A flautista Odette Ernest Dias morreu aos 96 anos, nesta quarta-feira (24), no Rio de Janeiro, provocando comoção no meio musical brasileiro. Nascida na França, a artista escolheu o Brasil como lar e se tornou uma das principais referências do choro, gênero que ajudou a difundir e fortalecer ao longo de décadas.
Na década de 1970, encontros musicais promovidos por Odette em sua residência, em Brasília, reuniam amigos e músicos para longas sessões de chorinho. A iniciativa acabou dando origem ao Clube do Choro da capital federal, que se consolidou como um dos espaços mais importantes do gênero no país.
Segundo o filho da musicista, o violonista Jaime Ernst Dias, a mãe deixou um legado duradouro tanto artístico quanto educacional. Odette manteve carreira ativa por décadas e lecionou flauta até os 90 anos, no conservatório do Rio de Janeiro.

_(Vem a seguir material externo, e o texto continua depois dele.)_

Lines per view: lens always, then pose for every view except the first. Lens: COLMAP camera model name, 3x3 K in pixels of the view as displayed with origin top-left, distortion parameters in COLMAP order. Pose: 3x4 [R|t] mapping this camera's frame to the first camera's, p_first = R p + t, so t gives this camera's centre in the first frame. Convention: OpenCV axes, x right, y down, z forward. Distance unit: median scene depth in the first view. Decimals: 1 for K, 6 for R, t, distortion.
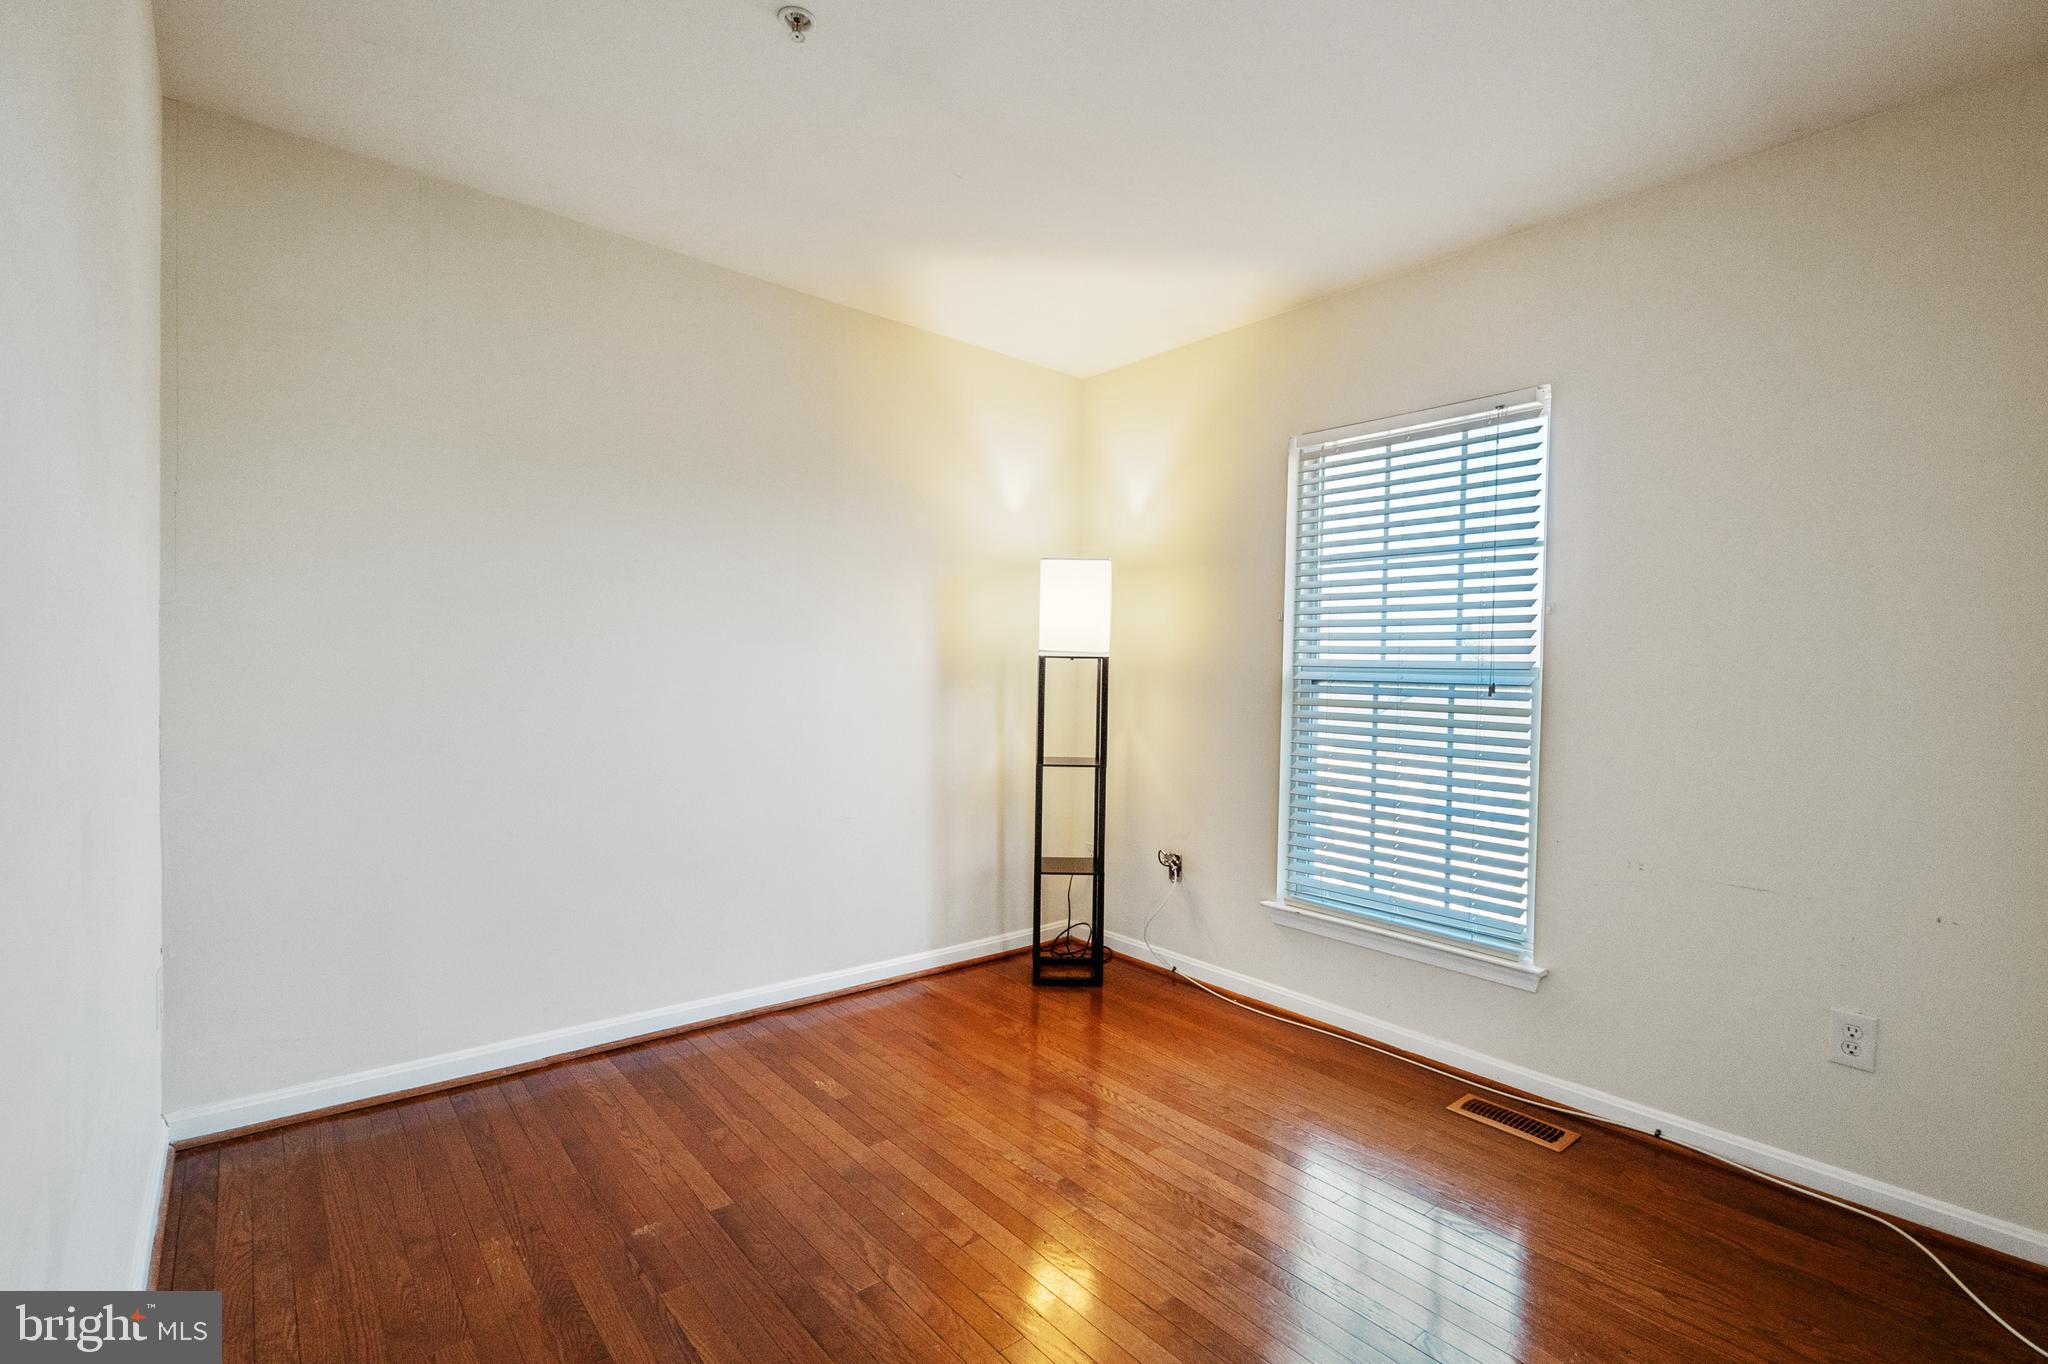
lens RADIAL K [[931.5, 0, 1029.6], [0, 931.5, 699.3], [0, 0, 1]] dist [0.003319, 0.000899]
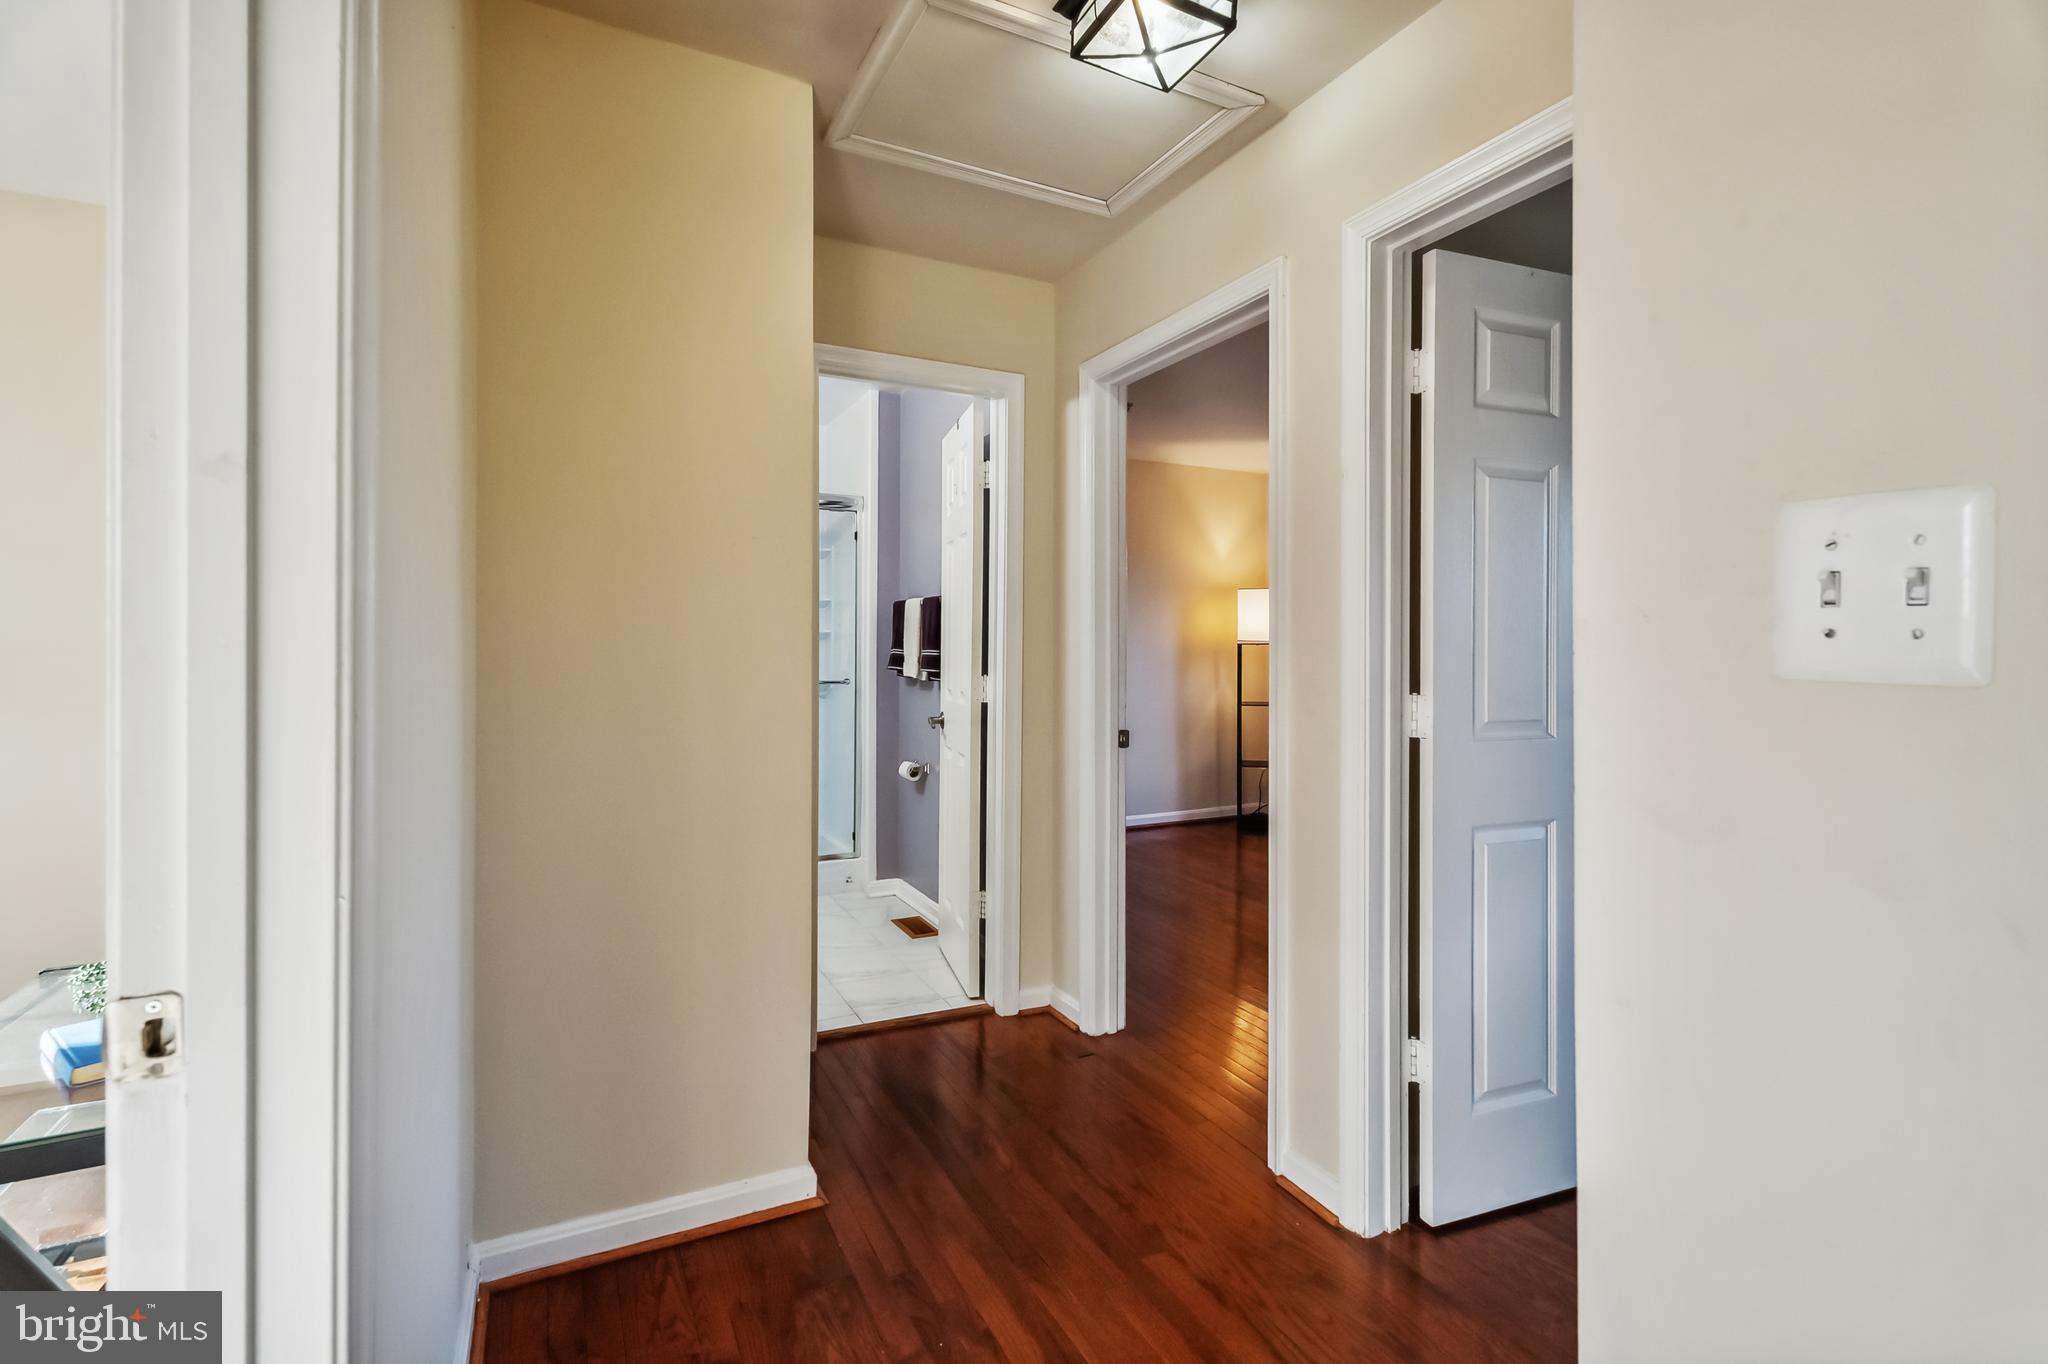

Mãe de seis filhos, sendo cinco músicos, ela influenciou diretamente a própria família. “Ela nos inspirou em todos os sentidos”, afirmou Jaime.
No ritmo brasileiro
Odette chegou ao Brasil aos 23 anos para integrar a Orquestra Sinfônica Brasileira, no Rio de Janeiro. Anos depois, mudou-se com a família para Brasília, onde passou a atuar como professora de flauta na Universidade de Brasília (UnB).
Durante esse período, consolidou sua carreira como solista e firmou parcerias relevantes, como com a pianista Elza Kazuko Gushiken. Foi também nesse contexto que se tornou reconhecida como uma das fundadoras do Clube do Choro e como responsável pela ampliação do espaço dedicado ao gênero no cenário cultural brasileiro.
Entre os trabalhos registrados, está o álbum “Paisagem Noturna”, gravado em parceria com o filho.
Em nota oficial, o Ministério da Cultura lamentou a morte da flautista e ressaltou sua importância para a criação e consolidação do Clube do Choro de Brasília, classificado como referência cultural e patrimônio imaterial do Distrito Federal.
Legado e generosidade
O ministério também destacou a atuação de Odette como educadora, responsável pela formação de diversas gerações de músicos. Sua trajetória foi marcada pela excelência técnica, compromisso com a música e generosidade no ensino.
Para o atual diretor do Clube do Choro, Henrique Neto, a influência da flautista permanece viva. “Tudo tem inspiração no legado da Odette”, afirmou.
Ele relembra que, durante uma homenagem realizada em 2021, a musicista fez questão de se apresentar. “Ela era apaixonada pelo choro e nunca se separava da flauta”, recordou.